Week 34: Emoties verwerken

Gepubliceerd op 28 augustus 2022 om 10:42

Het verwerken van emoties en eigenlijk het omgaan met emoties en gevoelens, heb ik van huis uit niet meegekregen. Er was geen ruimte en geen tijd voor. En daarbovenop waren mijn ouders geen goede voorbeelden in de kunst van het omgaan met en verwerken van emoties. Gevoelens en emoties waren lastig. Was ik blij vrolijk, hyper en enthousiast, dan moest ik daar mee stoppen, want ik maakte teveel leven. Was ik boos en liet ik dat zien, dan moest ik naar mijn kamer om af te koelen. Was ik verdrietig en moest ik huilen, maar duurde mijn verdriet wat te lang naar de zin van moeder, dan kreeg ik steevast te horen: “Gooi er maar een centje in. Toe maar, draai maar, nog een ronde. Is het nu nog niet gedaan?” Van zoveel onbegrip huilde ik spontaan nog harder en werd ik uiteindelijk ook naar mijn kamer gestuurd.
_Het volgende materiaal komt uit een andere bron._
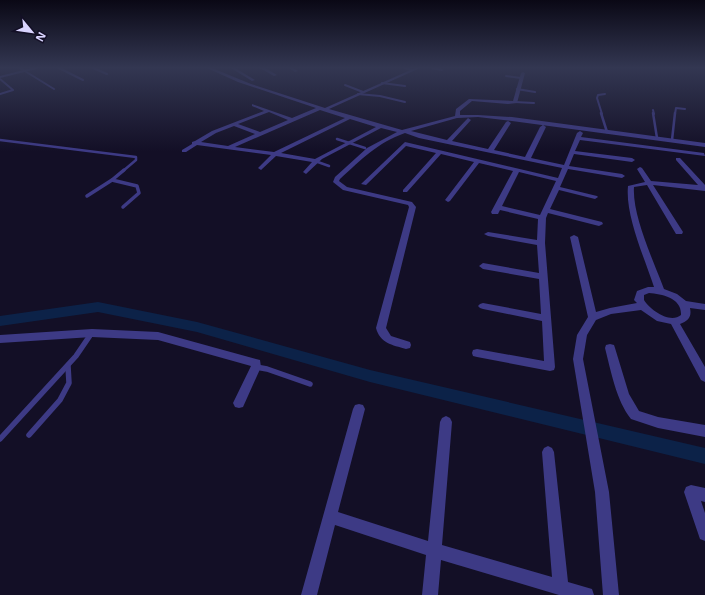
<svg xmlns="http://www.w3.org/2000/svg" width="705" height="595" font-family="'Open Sans',sans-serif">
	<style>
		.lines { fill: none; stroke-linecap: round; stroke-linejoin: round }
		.canal { fill: #0c2248; fill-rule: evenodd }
		.service-far4 { stroke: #3d3a85; stroke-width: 2 }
		.service-far3 { stroke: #3d3a85; stroke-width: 2.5 }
		.service-far2 { stroke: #3d3a85; stroke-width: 3.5 }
		.service-far1 { stroke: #3d3a85; stroke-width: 4.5 }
		.service { stroke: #3d3a85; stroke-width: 5.5 }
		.minor { fill: #3d3a85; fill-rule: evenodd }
	</style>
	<rect width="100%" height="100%" fill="#130f26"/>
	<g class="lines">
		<polygon class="canal" points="98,302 197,322 370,370 705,448 705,464 370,382 197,332 98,312 0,326 0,316"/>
		<g class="service-far4">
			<polyline points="20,68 54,89"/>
			<polyline points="59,68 83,80"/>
			<polyline points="93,68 107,74"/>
			<polyline points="405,68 412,70"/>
			<polyline points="432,68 442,70"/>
			<polyline points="506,76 521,78"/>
			<polyline points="0,77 36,68"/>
			<polyline points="0,79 13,90 0,94"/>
			<polyline points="382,83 405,86"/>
			<polyline points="345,85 363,92"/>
			<polyline points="517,89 535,92"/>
			<polyline points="358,94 380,96 405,102"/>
			<polyline points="515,102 534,103"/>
			<polyline points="653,110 654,114"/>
			<polyline points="602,114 597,98 598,95 605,94"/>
			<polyline points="675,114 676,108 685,109"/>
		</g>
		<g class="service-far3">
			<polyline points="601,113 607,132"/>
			<polyline points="653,113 657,138"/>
			<polyline points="337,139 365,148"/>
			<polyline points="0,140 136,157 136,160 123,171"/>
			<polyline points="672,140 675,113"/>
			<polyline points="315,161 329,166"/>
		</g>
		<g class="service-far2">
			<polyline points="87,196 112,180"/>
			<polyline points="123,207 139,193 137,186 112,180 124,170"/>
		</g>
		<polyline class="service-far1" points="91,335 92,333"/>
		<g class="service">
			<polyline points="256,367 267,369 310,384"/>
			<polyline points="29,435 60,400 69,383 68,366"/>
			<polyline points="0,439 76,356 91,334"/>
		</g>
		<g class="minor">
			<path d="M 207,68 L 212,68 L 251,84 L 325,108 L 415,68 L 420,68 L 329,109 L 402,130 L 455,116 L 456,109 L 469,99 L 513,101 L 521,73 L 523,72 L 525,73 L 517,103 L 508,104 L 472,101 L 460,111 L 460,115 L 478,115 L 512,117 L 705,143 L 705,147 L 512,121 L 478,117 L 457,118 L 411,131 L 447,140 L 468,118 L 471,120 L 452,141 L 488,149 L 506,122 L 508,121 L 511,123 L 494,150 L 525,157 L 540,127 L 543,125 L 546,127 L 531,158 L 564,165 L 577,133 L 580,131 L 583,133 L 581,137 L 704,153 L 705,156 L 580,140 L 575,151 L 632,158 L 635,160 L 632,162 L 574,154 L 569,166 L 622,174 L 625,176 L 622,178 L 568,169 L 560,187 L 597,196 L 598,197 L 595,199 L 559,190 L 550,209 L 602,222 L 603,224 L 599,226 L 548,213 L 546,218 L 545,243 L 555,367 L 554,370 L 550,371 L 477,357 L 473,356 L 472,353 L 473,350 L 477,349 L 544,361 L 542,321 L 483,309 L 480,308 L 478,306 L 480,304 L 483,303 L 541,314 L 539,279 L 483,269 L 479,266 L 483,263 L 539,273 L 537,245 L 488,236 L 484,234 L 488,232 L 537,240 L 538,219 L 500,210 L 498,214 L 492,214 L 491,212 L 513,171 L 479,163 L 450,201 L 448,202 L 445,200 L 474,162 L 441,154 L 407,192 L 403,192 L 403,190 L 436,153 L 406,146 L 366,185 L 361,184 L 405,142 L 558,178 L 562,168 L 419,138 L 405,133 C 377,143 362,159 340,179 L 339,181 L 347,187 L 412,202 L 416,207 L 386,328 L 391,336 L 410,342 L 411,345 L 410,348 L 406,349 C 392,345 380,343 376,328 L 409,207 L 408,205 L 343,190 L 333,182 L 335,177 L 367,148 L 397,132 L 381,128 L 322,159 L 306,174 L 303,172 L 312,162 L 276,156 L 261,170 L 258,168 L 271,155 L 197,145 L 186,152 L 182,152 L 182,150 L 192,144 L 192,142 L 195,141 L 212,131 L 264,111 L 252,106 L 252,104 L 292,118 L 316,108 L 238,82 ZM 320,110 L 345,118 L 274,152 L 235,147 ZM 269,112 L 288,120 L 260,132 L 238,124 ZM 350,119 L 376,127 L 315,159 L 281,153 ZM 234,126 L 255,134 L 228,146 L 201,142 L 216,133 ZM 519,172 L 556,181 L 540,215 L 502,206 Z"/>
			<polygon points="231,68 235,68 255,80 252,81"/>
			<polygon points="260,68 265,68 277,75 274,76"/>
			<polygon points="289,68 293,68 298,71 295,72"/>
			<path d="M 676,158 L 680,158 L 705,185 L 705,191 L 653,185 L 683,232 L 682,234 L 676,234 L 647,185 L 634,187 C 632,216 654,262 664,289 L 677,294 L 686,301 L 705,304 L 705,310 L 690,308 C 692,317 688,321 680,324 L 705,367 L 705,382 L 701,380 L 671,324 L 657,321 L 641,310 L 611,314 L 596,320 L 587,335 L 583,359 L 609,492 L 619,595 L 603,595 L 595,492 L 573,359 L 577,335 L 588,317 L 570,237 L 574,235 L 578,237 L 596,312 L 610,308 L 637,303 L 634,300 L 637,291 L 648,287 L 654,287 C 645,259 625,216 628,186 L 645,182 L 637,169 L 640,167 L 642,168 L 651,181 L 698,185 L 676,160 ZM 649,293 C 662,294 682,298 681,315 C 670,324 650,310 644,300 L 644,295 Z"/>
			<polygon points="92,329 158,332 256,359 260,360 261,367 243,407 239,408 235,407 233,403 251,366 158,340 92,337 0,343 0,335"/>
			<path d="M 610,344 L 614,345 L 615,348 L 629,394 L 639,411 L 658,417 L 705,425 L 705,437 L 658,428 L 631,419 C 616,400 611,371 605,348 L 606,345 Z"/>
			<polygon points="359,404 363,405 365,409 338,512 428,541 440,422 442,418 446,416 450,418 452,422 442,545 552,577 542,452 544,448 548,446 552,448 554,452 568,582 592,589 594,595 559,595 441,560 438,595 422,595 426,555 335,525 317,595 301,595 353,409 355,405"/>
			<polygon points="691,485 705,488 705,502 701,501 705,513 705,541 700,539 684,492 686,487"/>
		</g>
	</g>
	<linearGradient id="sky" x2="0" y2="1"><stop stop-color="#0a0815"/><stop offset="0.45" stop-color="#333752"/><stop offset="1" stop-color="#333752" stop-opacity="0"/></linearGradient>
	<rect width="705" height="151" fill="url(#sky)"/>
	<g transform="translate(32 32) rotate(119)" stroke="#130f26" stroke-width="3" paint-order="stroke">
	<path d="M0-3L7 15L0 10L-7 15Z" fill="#d9d4ff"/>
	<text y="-6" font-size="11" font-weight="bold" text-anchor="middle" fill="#d9d4ff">N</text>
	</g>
</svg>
Mijn ouders konden niet overweg met emoties en gevoelens. Emoties en gevoelens waren lastig en een sta in de weg. Ze lieten geen emotie zien, geen gevoelens. Ja ze lachten wel eens, maar dat was niet echt gemeend lachen. Dat voelde ik wel aan. Ik kon me ook mateloos verbazen over hoe gemaakt vrolijk mijn ouders konden toen tegen klanten. Ik zag en voelde aan alles dat het vriendelijk zijn, het lachen enzovoorts niet altijd voluit gemeend en echt was. Ik verbaasde mij er over dat de klanten dat niet doorhadden, of deden alsof ze het niet doorhadden. In de loop van mijn jeugd ontwikkelde en verfijnde ik de kunst van het lezen van mensen. Ik wist op een gegeven moment precies bij welke mensen ik weg moest blijven en bij welke mensen ik mij op mijn gemak voelde, bij wie ik mezelf kon zijn, zonder meer.

Aan mijn ouders heb ik wat betreft het leren uiten en omgaan met gevoelens en emoties geen goed voorbeeld gehad. Privé, buiten de openingstijden van de winkel, werden emoties precies ook uit de weg gegaan. Het plastieken ‘er is niets aan de hand’ lachje van moeder gebruikte ze niet alleen bij klanten. Later leerde ik inzien, dat het gedrag van moeder eigenlijk een soort van overlevingsstrategie was. Moeder ging emoties uit de weg. Ze ging ook discussies en meningsverschillen uit de weg. Twee wegen die mogelijk konden leiden naar het uiten van emoties. Doen alsof er niks aan de hand is, moeilijke onderwerpen uit de weg gaan, geen rimpelingen veroorzaken, geen leven maken.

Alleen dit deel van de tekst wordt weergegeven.